Zhang faz tudo para acalmar as suspeitas de que os dados dos usuários possam ser acessados por instituições ligadas ao regime chinês. Suspeitas agravadas pelo fato de que ele se desculpou por um site que passava da linha das piadas aceitáveis pelo e prometeu “aprofundar ainda mais cooperação” com o Partido Comunista da China, a autoridade suprema.
Colocou os servidores em Cingapura e nos Estados Unidos e contratou um nomão americano, Kevin Mayer, ex-Disney, como CEO.
Tudo, evidentemente, inútil: qualquer empresa chinesa tem que fazer o que o governo manda, especialmente em casos envolvendo “segurança nacional”.
A sede da ByteDance é em Pequim.
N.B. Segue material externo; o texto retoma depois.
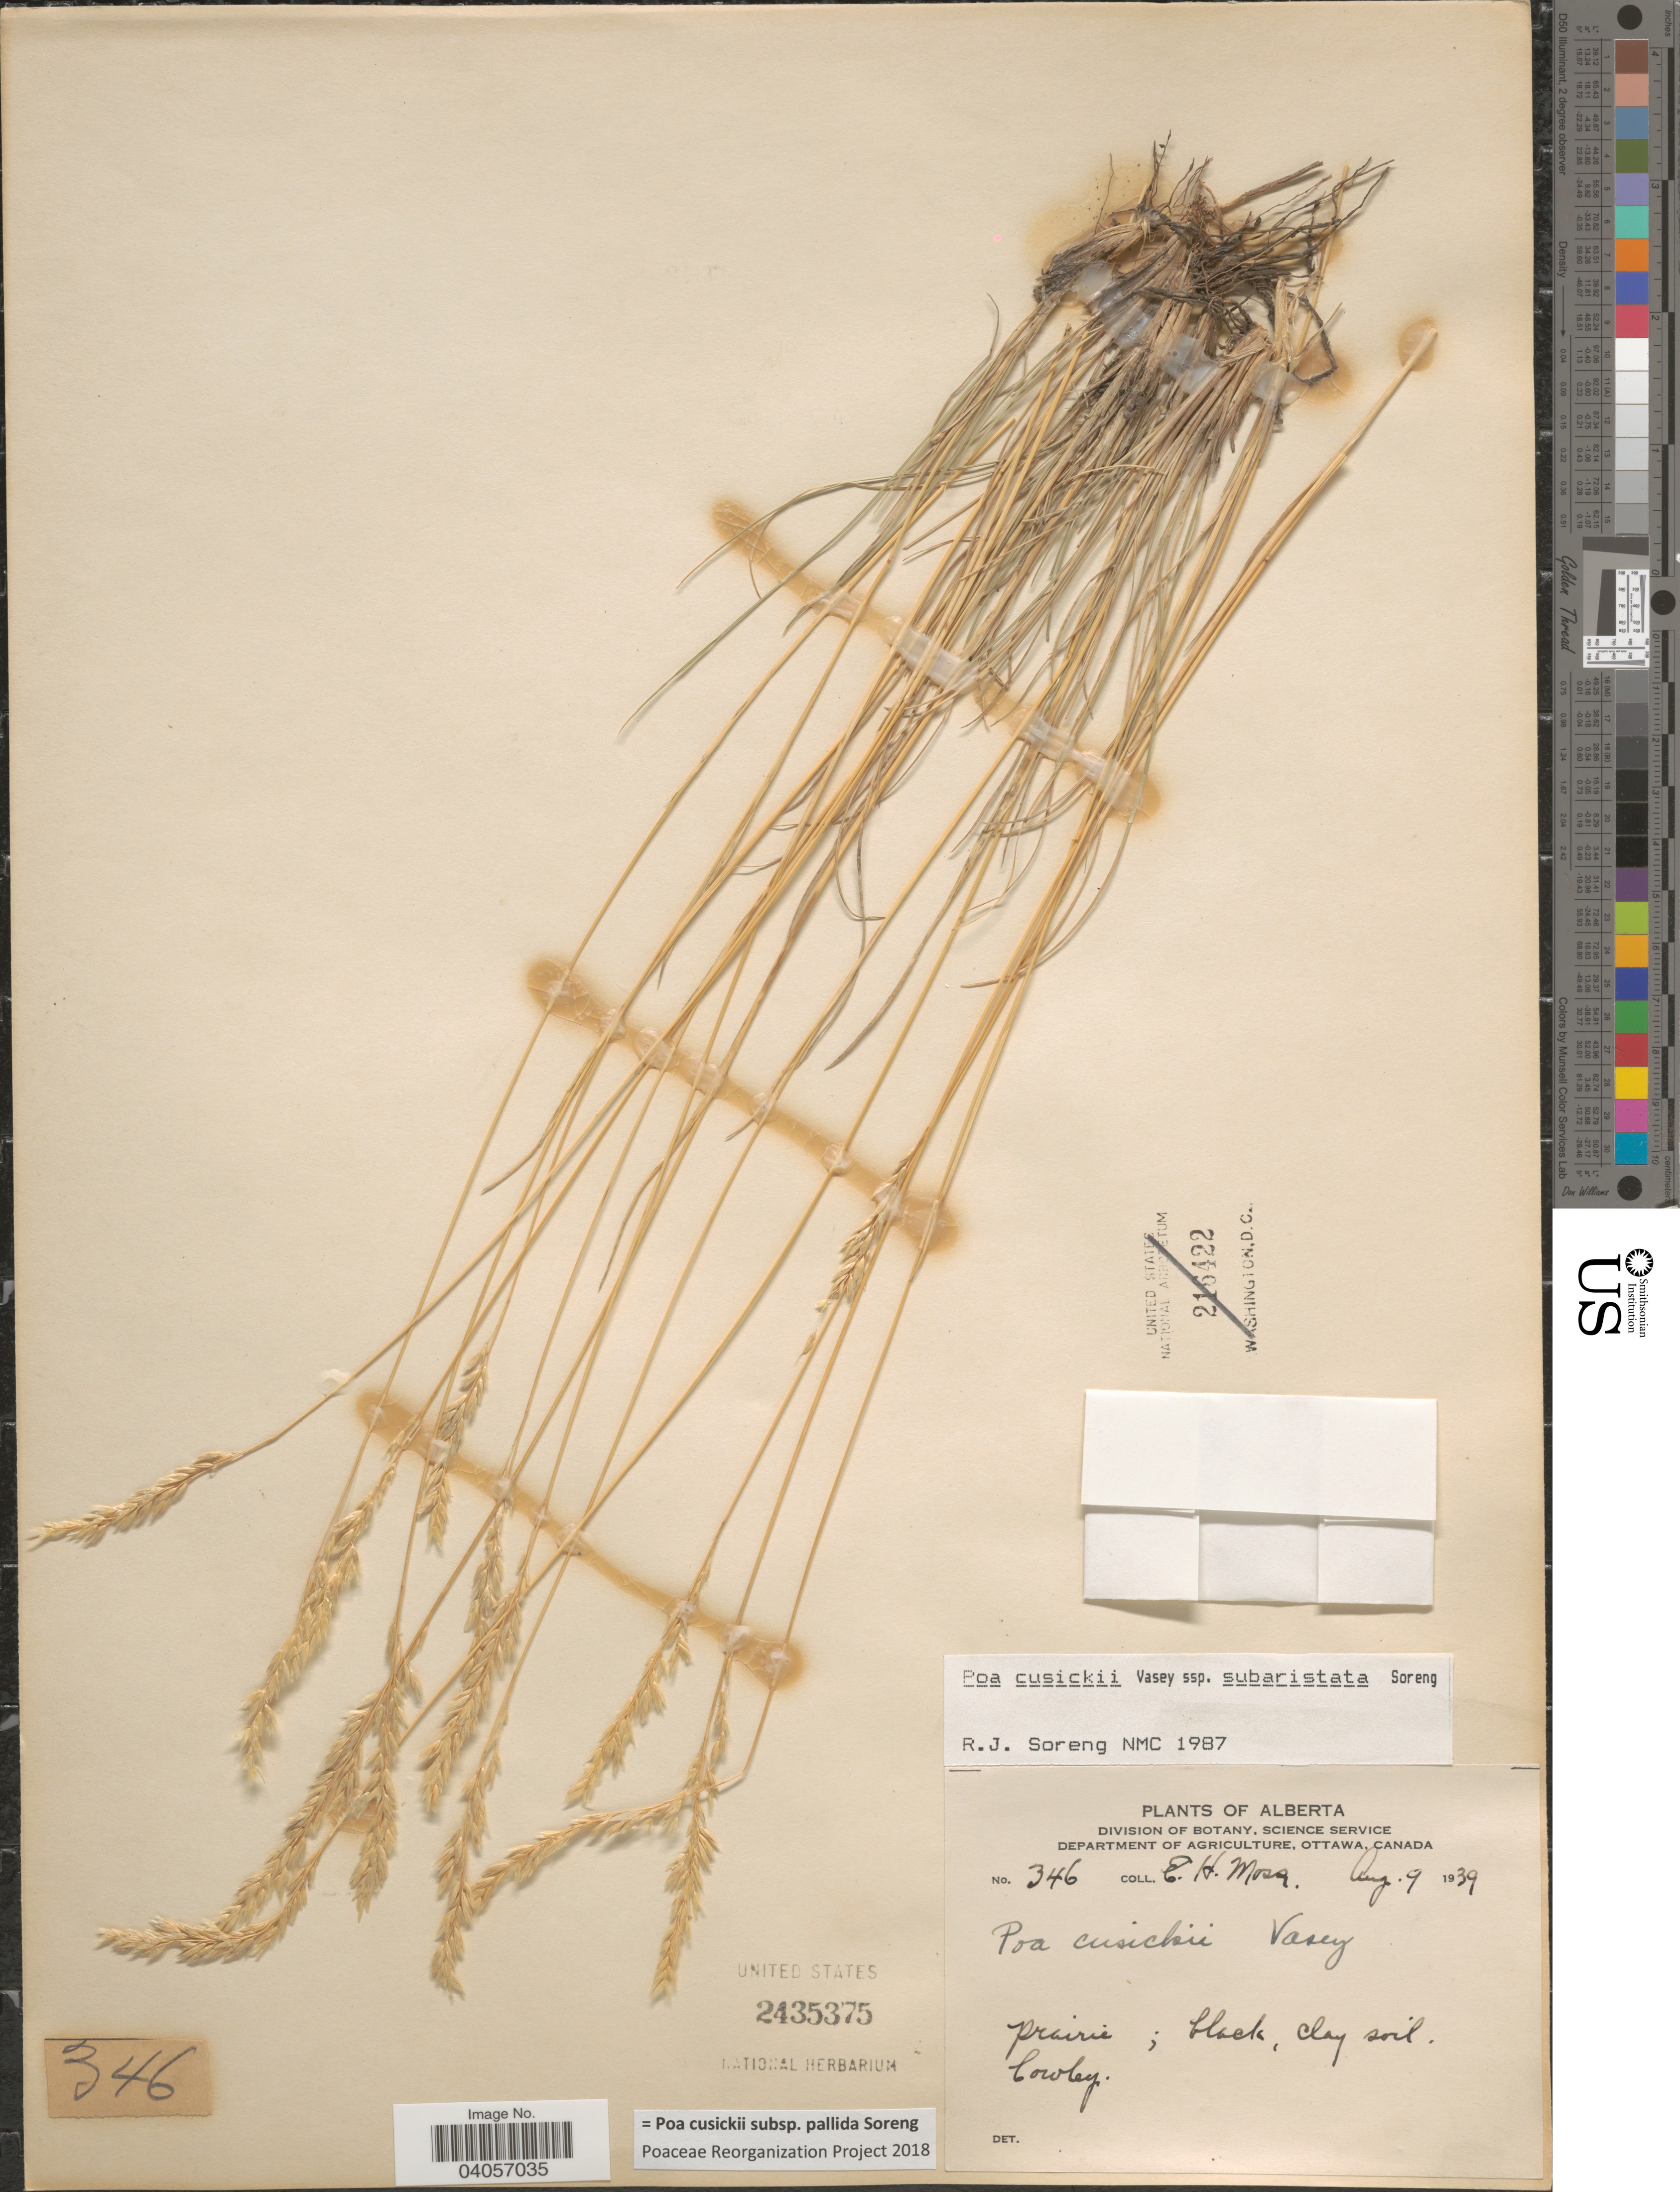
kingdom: Plantae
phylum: Tracheophyta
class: Liliopsida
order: Poales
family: Poaceae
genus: Poa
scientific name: Poa cusickii subsp. pallida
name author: Soreng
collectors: E. Moss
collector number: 346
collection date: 1939-08-09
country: Canada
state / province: Alberta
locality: Cowley.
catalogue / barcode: US 2435375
A empresa domina as redes sociais na China, mas é o que faz fora dela que interessa.
O TikTok tem apenas 1 500 funcionários em território americano – uma miséria diante dos 100 milhões de usuários nos Estados Unidos.
O historiador britânico Niall Ferguson fez uma avaliação drástica do aplicativo no Bloomberg:
“O TikTok não é apenas a vingança da China pelo século de humilhação entre a Guerra do Ópio e a revolução de Mao. Ele é o próprio ópio – um fentanil digital para deixar nossos filhos satisfeitos com o império chinês que está chegando”.
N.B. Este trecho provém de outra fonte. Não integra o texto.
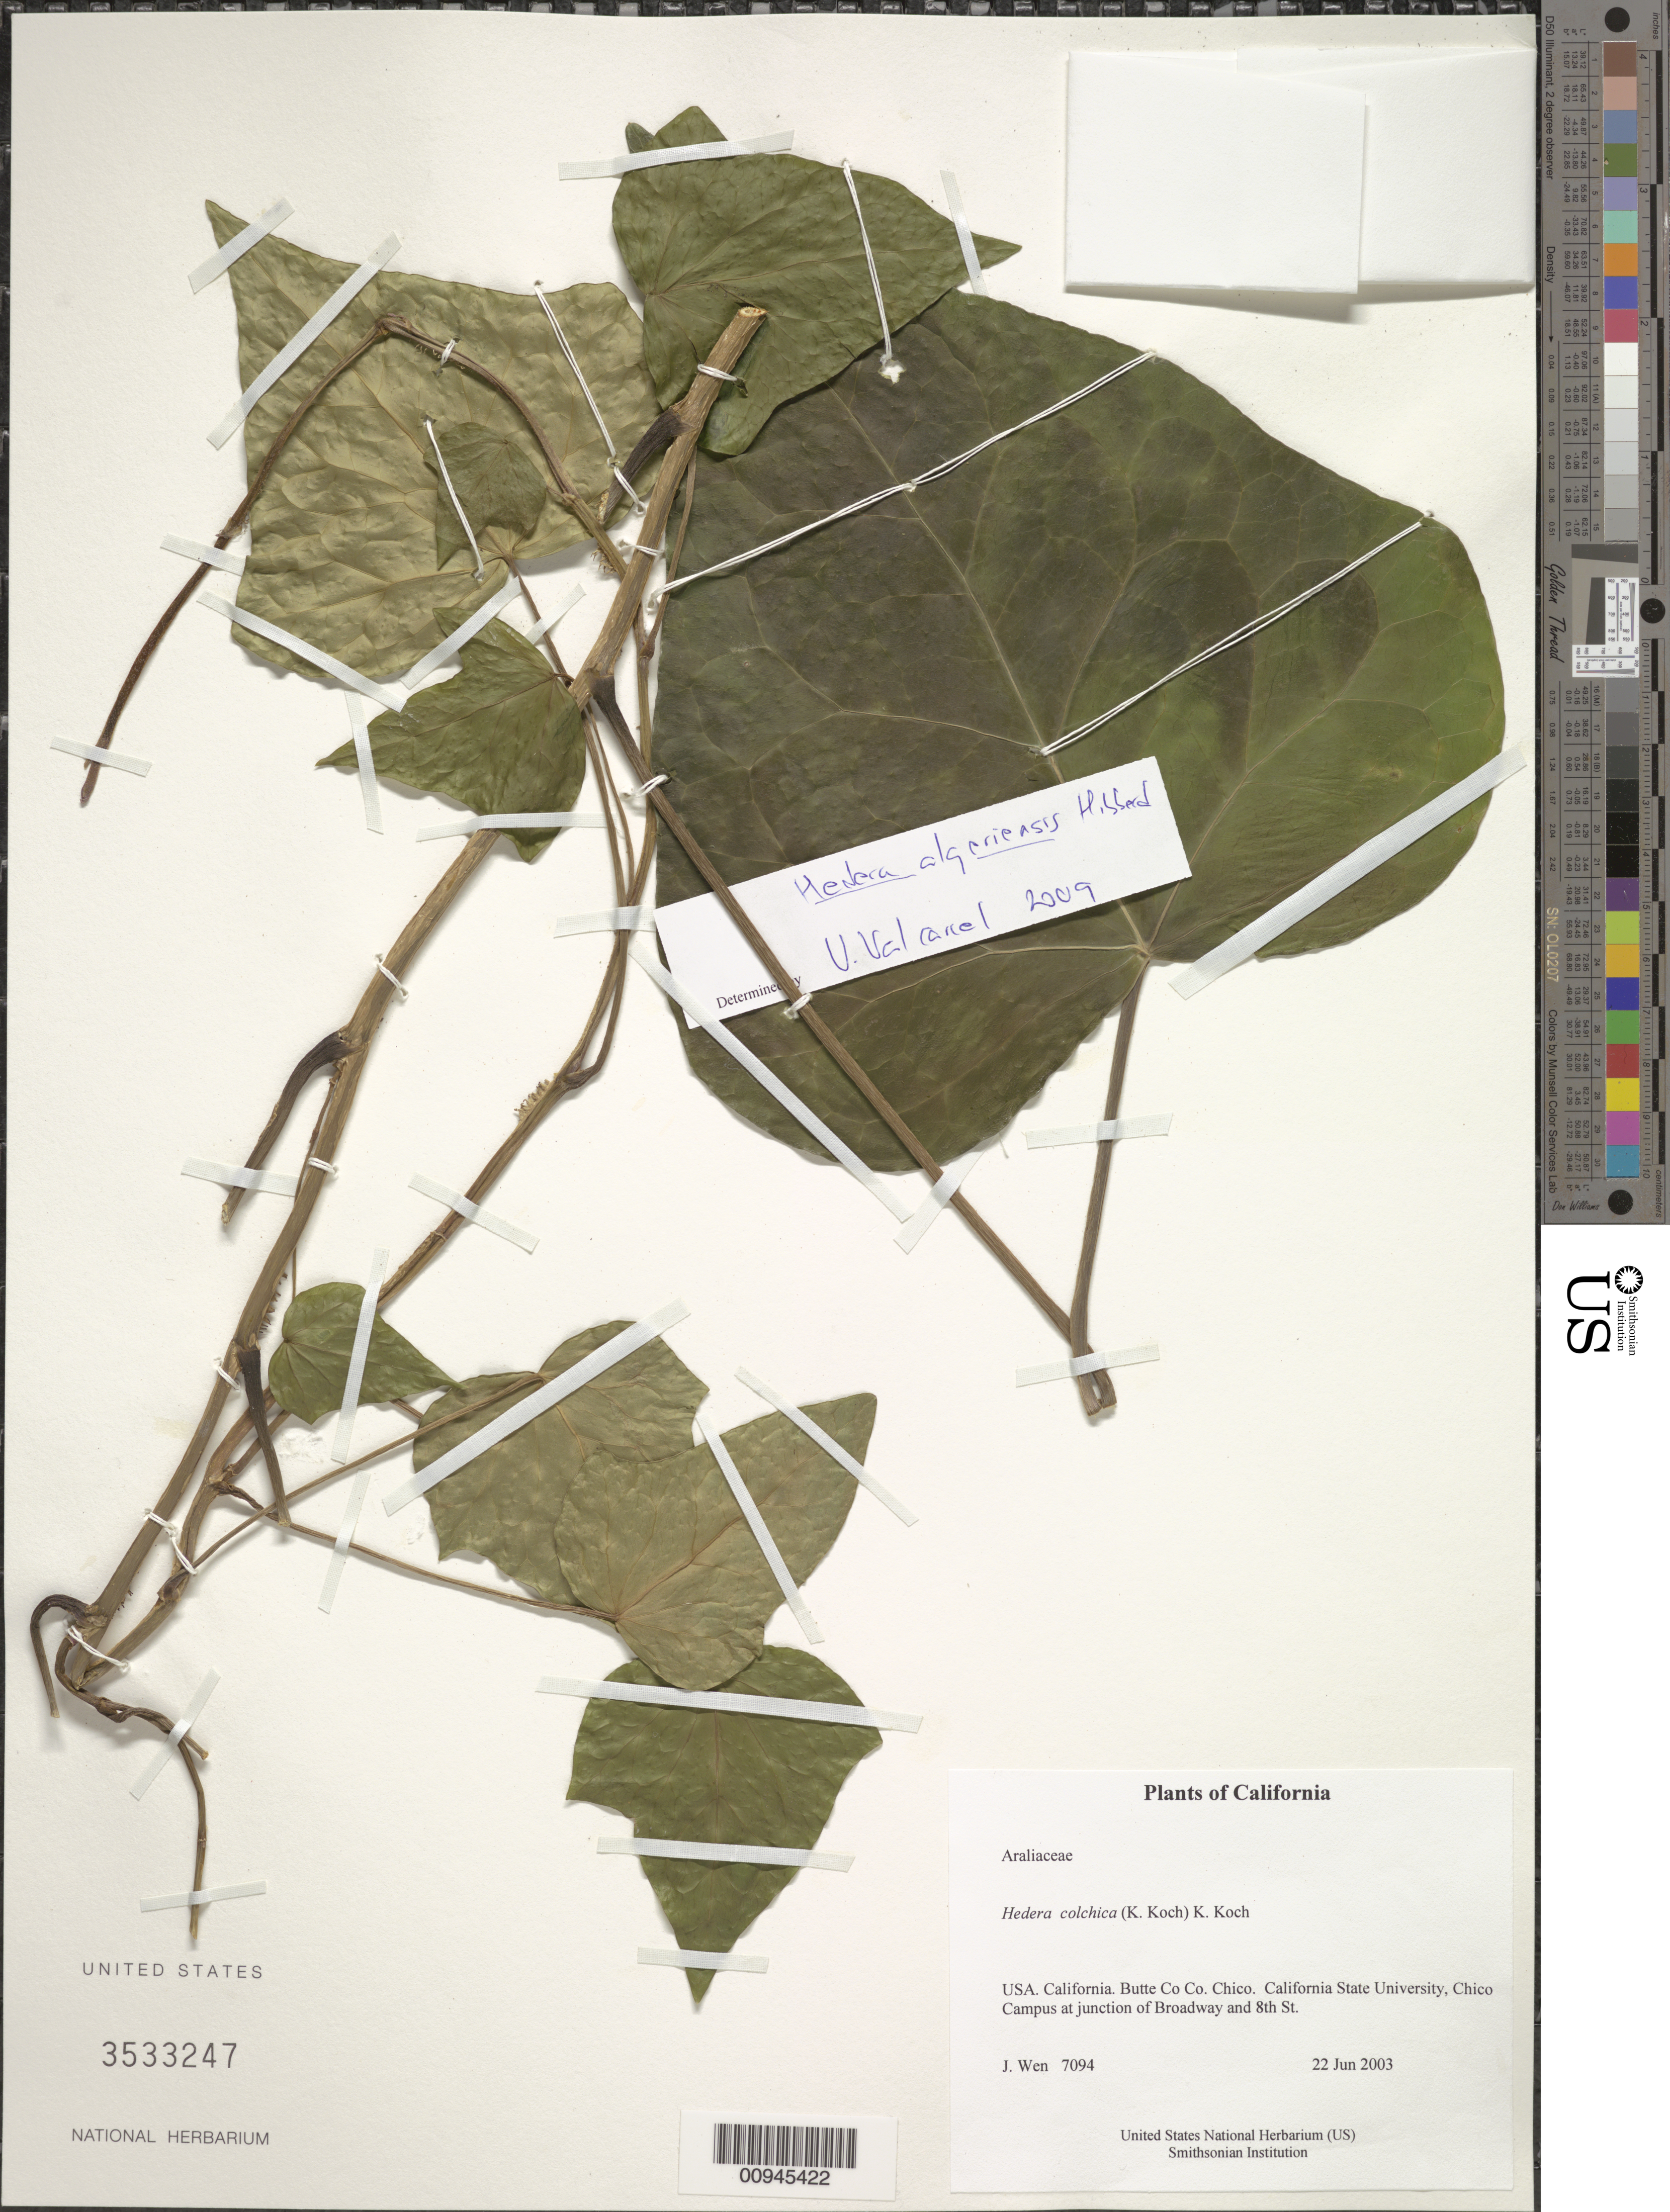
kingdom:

Ferguson ressalta que o TikTok não é uma rede social como o Facebook, mas sim um instrumento que usa inteligência artificial para coletar todos os dados do usuário e, assim, personalizar o conteúdo.
O TikTok já foi multado nos Estados Unidos – míseros 5,7 milhões de dólares – por coletar dados pessoais de crianças abaixo de 13 anos, a idade do “consentimento digital”. Também já houve casos de pedófilos usando as dublagens engraçadas para abordar meninas.
Mas o que interessa é como o aplicativo se tornou um instrumento da disputa geopolítica e seu uso possível como fonte de um oceano de informações sobre cada usuário – e seus pais também, segundo o ex-diretor do serviço secreto inglês.
Com base no histórico de buscas, de viagens, de amigos, de compras e de tudo o que se faz na esfera digital, os algoritmos podem não só prognosticar como antecipar eventuais comportamentos políticos. E podem ser vendidos pela China a países que quer atrair para sua esfera – todos sem tradição democrática sistêmica.
É uma questão, como se vê, muito maior do que a briga atual entre Trump e um bando de adolescentes viciadas no K Pop coreano.
Mas esta é a etapa que está sendo disputada no momento e pode nos dar uma ideia do que virá pela frente.
Não é só Mark Zuckerberg que tem muito a perder com o avanço dos TikTokers transformados em peões do maior jogo de xadrez planetário do momento.